T3A08: What is a likely cause of irregular fading of signals propagated by the ionosphere?
A. Frequency shift due to Faraday rotation
B. Interference from thunderstorms
C. Intermodulation distortion
D. Random combining of signals arriving via different paths
With long distance propagation using ionospheric skip received signals will often fade in and out, being stronger and weaker over the course of a few seconds. What’s the cause of this irregular fading?
A signal arriving at your station antenna may take more than one path to get from its originating station. Signals taking off at slightly different angles from the transmitting station may encounter different densities of ions in the ionosphere and be bent back to the earth along slightly different paths, but each still arriving at the receiving antenna. Signals may also be reflected from the earth’s irregular surface at different angles, both vertically and laterally, resulting again in significant path differences taken between transmitting station and receiving station. But, how does that cause signal fading?
Let’s consider the simplest case of two signal waveforms arriving at a receiving antenna. In the figures 1-4 one signal is indicated in red and the other blue.
Signal Combination #1: In the first case, the two signals took slightly different skip paths to the receiving antenna, but they arrive very nearly in phase with one another. That is, the waveforms’ electric fields are aligned, or in step, with the positive voltage halves of the cycles and the negative voltage halves of the cycles reinforcing one another. The electric field voltages are summed by the receiving antenna, so the well-aligned waves produce a combined signal on the antenna that is about twice as strong as either signal alone. This is depicted with the upper purple waveform in which the signal amplitude is shown to be about twice that of the individual waves’ amplitudes. This high amplitude produces a relatively strong signal at the receiving antenna.
Signal Combination #2: In the second graphic the waves have again taken different paths to the antenna, but the path lengths worked out so that the two waveforms are almost exactly out of phase with one another. When the red signal has a peak positive voltage the blue signal has a peak negative voltage. When these two signals are summed at the antenna the positive voltages and negative voltages sum to zero volts, canceling one another out! (A very low amplitude signal is depicted as the summation in purple, assuming the alignment of the two is not quite exactly opposed.)
Signal Combination #3: Of course, other relative relationships of the received signals are possible between the two extremes of perfect alignment and perfect misalignment. The third scenario depicts the two waves somewhat out of phase, but not perfectly opposed.

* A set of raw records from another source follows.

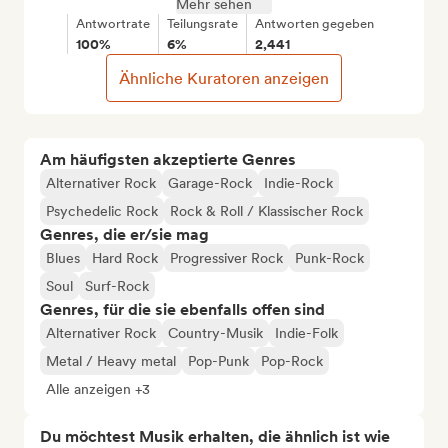
Mehr sehen
Antwortrate
Teilungsrate
Antworten gegeben
100%
6%
2,441
Ähnliche Kuratoren anzeigen
Am häufigsten akzeptierte Genres
Alternativer Rock
Garage-Rock
Indie-Rock
Psychedelic Rock
Rock & Roll / Klassischer Rock
Genres, die er/sie mag
Blues
Hard Rock
Progressiver Rock
Punk-Rock
Soul
Surf-Rock
Genres, für die sie ebenfalls offen sind
Alternativer Rock
Country-Musik
Indie-Folk
Metal / Heavy metal
Pop-Punk
Pop-Rock
Alle anzeigen +3
Du möchtest Musik erhalten, die ähnlich ist wie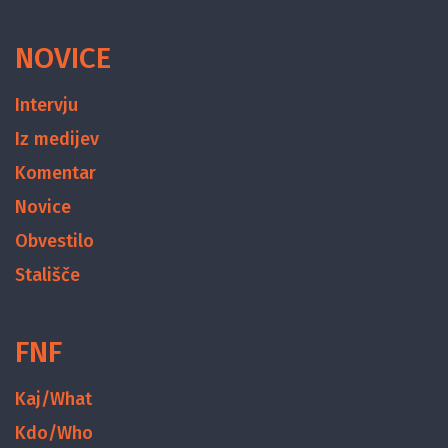
NOVICE
Intervju
Iz medijev
Komentar
Novice
Obvestilo
Stališče
FNF
Kaj/What
Kdo/Who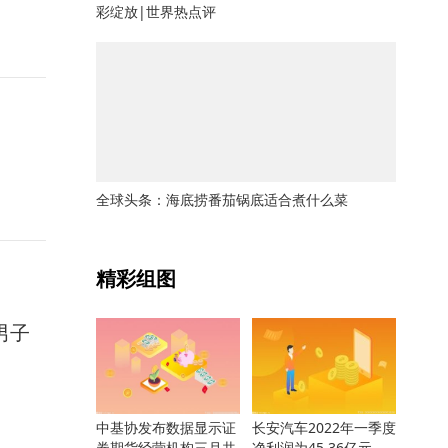
彩绽放|世界热点评
全球头条：海底捞番茄锅底适合煮什么菜
关键词：
精彩组图
男子
中基协发布数据显示证
长安汽车2022年一季度
券期货经营机构三月共
净利润为45.36亿元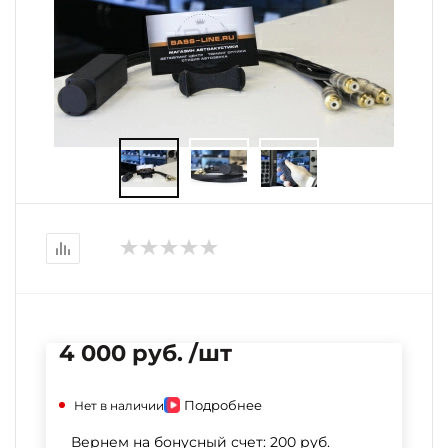
4 000 руб. /шт
Подробнее
Нет в наличии
Вернем на бонусный счет:
200 руб.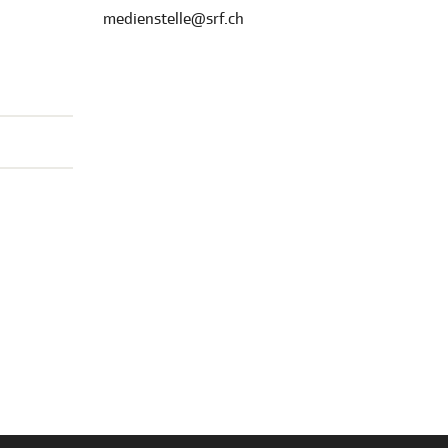
medienstelle@srf.ch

Again, the electric field voltages depicted as amplitude will sum for each position on the waveforms, in this case producing an intermediate amplitude summation signal. You can imagine that there are an infinite number of combination possibilities resulting in variable signal strengths when summed as the receiving antenna’s induced voltages.

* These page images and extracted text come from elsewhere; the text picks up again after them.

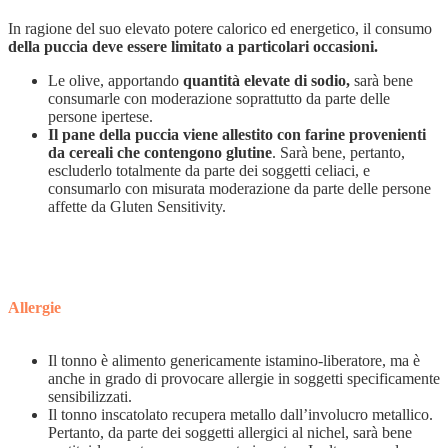
In ragione del suo elevato potere calorico ed energetico, il consumo
della puccia deve essere limitato a particolari occasioni.
Le olive, apportando
quantità elevate di sodio,
sarà bene
consumarle con moderazione soprattutto da parte delle
persone ipertese.
Il pane della puccia viene allestito con farine provenienti
da cereali che contengono glutine
. Sarà bene, pertanto,
escluderlo totalmente da parte dei soggetti celiaci, e
consumarlo con misurata moderazione da parte delle persone
affette da Gluten Sensitivity.
Allergie
Il tonno è alimento genericamente istamino-liberatore, ma è
anche in grado di provocare allergie in soggetti specificamente
sensibilizzati.
Il tonno inscatolato recupera metallo dall’involucro metallico.
Pertanto, da parte dei soggetti allergici al nichel, sarà bene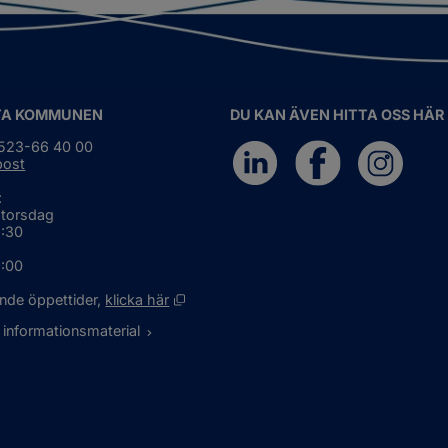
gionalt
marbete
TA KOMMUNEN
DU KAN ÄVEN HITTA OSS HÄR
0523-66 40 00
post
:
 torsdag
6:30
5:00
Öppnas i nytt fönster.
nde öppettider, 
klicka här
 informationsmaterial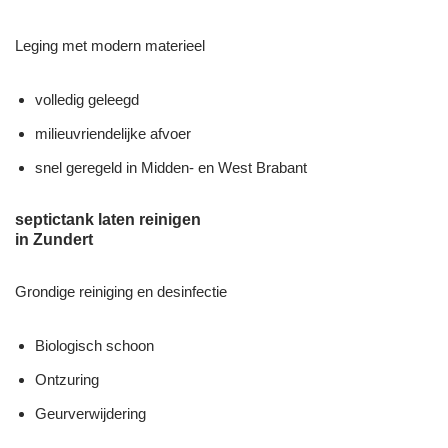
Leging met modern materieel
volledig geleegd
milieuvriendelijke afvoer
snel geregeld in Midden- en West Brabant
septictank laten reinigen
in Zundert
Grondige reiniging en desinfectie
Biologisch schoon
Ontzuring
Geurverwijdering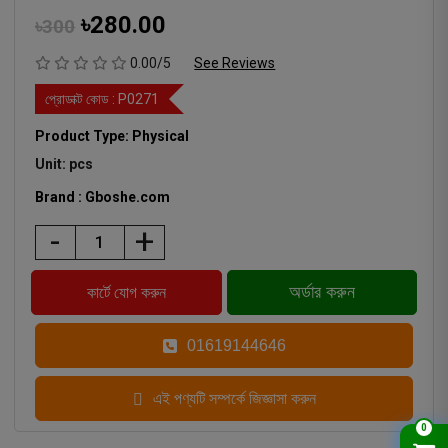
৳280.00
৳300
0.00/5
See Reviews
প্রোডাক্ট কোড :
P0271
Product Type: Physical
Unit: pcs
Brand : Gboshe.com
-
+
01619144646
এই পণ্যটি সম্পর্কে জিজ্ঞাসা করুন
0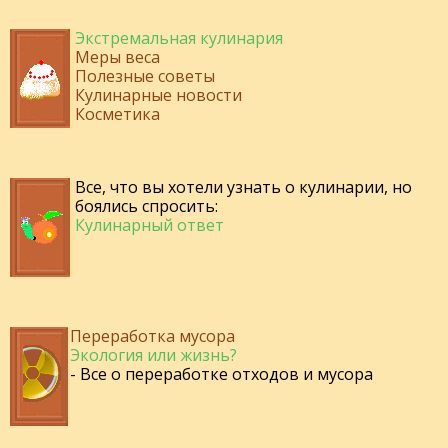
Экстремальная кулинария
Меры веса
Полезные советы
Кулинарные новости
Косметика
Все, что вы хотели узнать о кулинарии, но
боялись спросить:
Кулинарный ответ
Переработка мусора
Экология или жизнь?
- Все о переработке отходов и мусора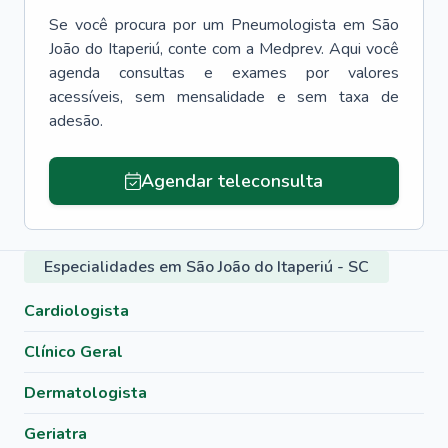
Se você procura por um
Pneumologista
em
São
João do Itaperiú
, conte com a Medprev. Aqui você
agenda consultas e exames por valores
acessíveis, sem mensalidade e sem taxa de
adesão.
Agendar teleconsulta
Especialidades em São João do Itaperiú - SC
Cardiologista
Clínico Geral
Dermatologista
Geriatra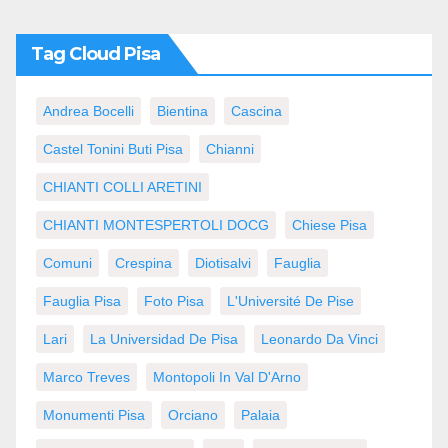
Tag Cloud Pisa
Andrea Bocelli
Bientina
Cascina
Castel Tonini Buti Pisa
Chianni
CHIANTI COLLI ARETINI
CHIANTI MONTESPERTOLI DOCG
Chiese Pisa
Comuni
Crespina
Diotisalvi
Fauglia
Fauglia Pisa
Foto Pisa
L'Université De Pise
Lari
La Universidad De Pisa
Leonardo Da Vinci
Marco Treves
Montopoli In Val D'Arno
Monumenti Pisa
Orciano
Palaia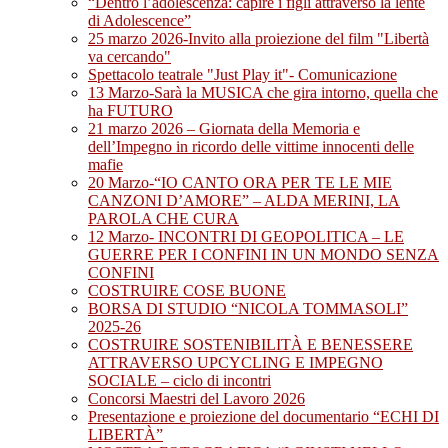
“Dentro l’adolescenza: capire i figli attraverso la lente
di Adolescence”
25 marzo 2026-Invito alla proiezione del film "Libertà
va cercando"
Spettacolo teatrale "Just Play it"- Comunicazione
13 Marzo-Sarà la MUSICA che gira intorno, quella che
ha FUTURO
21 marzo 2026 – Giornata della Memoria e
dell’Impegno in ricordo delle vittime innocenti delle
mafie
20 Marzo-“IO CANTO ORA PER TE LE MIE
CANZONI D’AMORE” – ALDA MERINI, LA
PAROLA CHE CURA
12 Marzo- INCONTRI DI GEOPOLITICA – LE
GUERRE PER I CONFINI IN UN MONDO SENZA
CONFINI
COSTRUIRE COSE BUONE
BORSA DI STUDIO “NICOLA TOMMASOLI”
2025-26
COSTRUIRE SOSTENIBILITÀ E BENESSERE
ATTRAVERSO UPCYCLING E IMPEGNO
SOCIALE – ciclo di incontri
Concorsi Maestri del Lavoro 2026
Presentazione e proiezione del documentario “ECHI DI
LIBERTÀ”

Signal Combination #4: Another factor that comes into play is signal polarization, as illustrated in the fourth graphic. Not only will signals travel by different path lengths and have variable phase relationships, but the orientation of the electric field oscillations gets scrambled during skip propagation, too. Signals arriving at the receiving antenna with a polarization identical to the antenna’s polarization will produce relatively strong signals (red waveform) as compared to signals arriving with unaligned polarization (blue waveform).

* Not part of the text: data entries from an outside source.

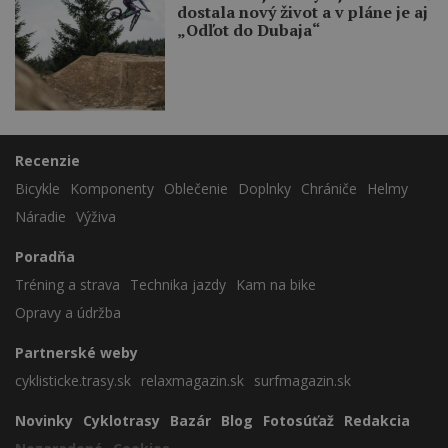
dostala nový život a v pláne je aj
„Odľot do Dubaja“
Recenzie
Bicykle
Komponenty
Oblečenie
Doplnky
Chrániče
Helmy
Náradie
Výživa
Poradňa
Tréning a strava
Technika jazdy
Kam na bike
Opravy a údržba
Partnerské weby
cyklisticke.trasy.sk
relaxmagazin.sk
surfmagazin.sk
Novinky
Cyklotrasy
Bazár
Blog
Fotosúťaž
Redakcia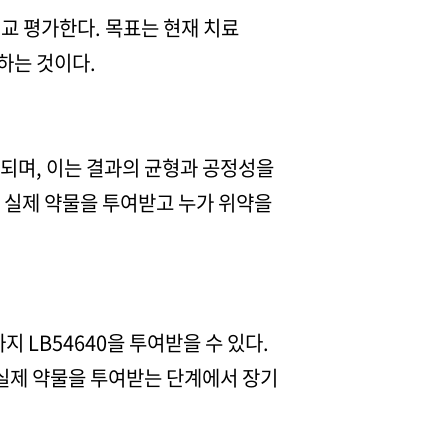
비교 평가한다. 목표는 현재 치료
하는 것이다.
정되며, 이는 결과의 균형과 공정성을
가 실제 약물을 투여받고 누가 위약을
 LB54640을 투여받을 수 있다.
 실제 약물을 투여받는 단계에서 장기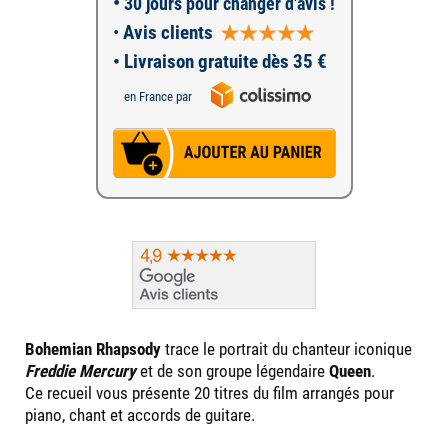
•
30 jours pour changer d'avis !
•
Avis clients
• Livraison gratuite dès 35 €
en France par
Bohemian Rhapsody
trace le portrait du chanteur iconique
Freddie Mercury
et de son groupe légendaire
Queen
.
Ce recueil vous présente 20 titres du film arrangés pour
piano, chant et accords de guitare.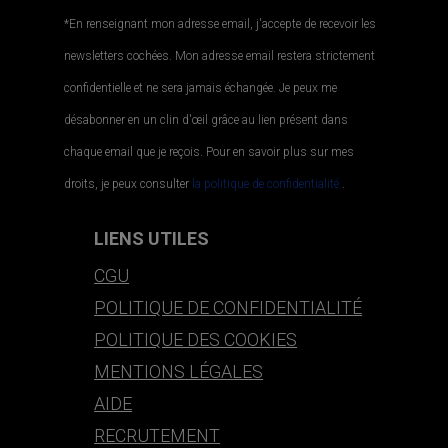
*En renseignant mon adresse email, j'accepte de recevoir les
newsletters cochées. Mon adresse email restera strictement
confidentielle et ne sera jamais échangée. Je peux me
désabonner en un clin d'œil grâce au lien présent dans
chaque email que je reçois. Pour en savoir plus sur mes
droits, je peux consulter
la politique de confidentialité.
.
LIENS UTILES
CGU
POLITIQUE DE CONFIDENTIALITÉ
POLITIQUE DES COOKIES
MENTIONS LÉGALES
AIDE
RECRUTEMENT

So, consider that a receiving antenna may combine two, three, dozens, or thousands of signals arriving via different path lengths, and the phase relationships of all those different waves will be combined into some signal strength at the antenna. Consider further that the polarization of those signals will all be somewhat different, contributing yet more variability into the antenna’s summation function. And finally, consider that as ionospheric conditions of density and ion cloud location shift over time, and even as items on the earth from which signals may reflect move along the surface (ground vehicles, for instance), both the arrival phase relationships and the polarizations will change and shift from moment to moment! The result at the receiving antenna is a moment-to-moment variation in the summation signal strength that produces an irregular fading of signals.
The answer to Technician Class question T3A08, “What is a likely cause of irregular fading of signals propagated by the ionosphere?” is “D. Random combining of signals arriving via different paths.”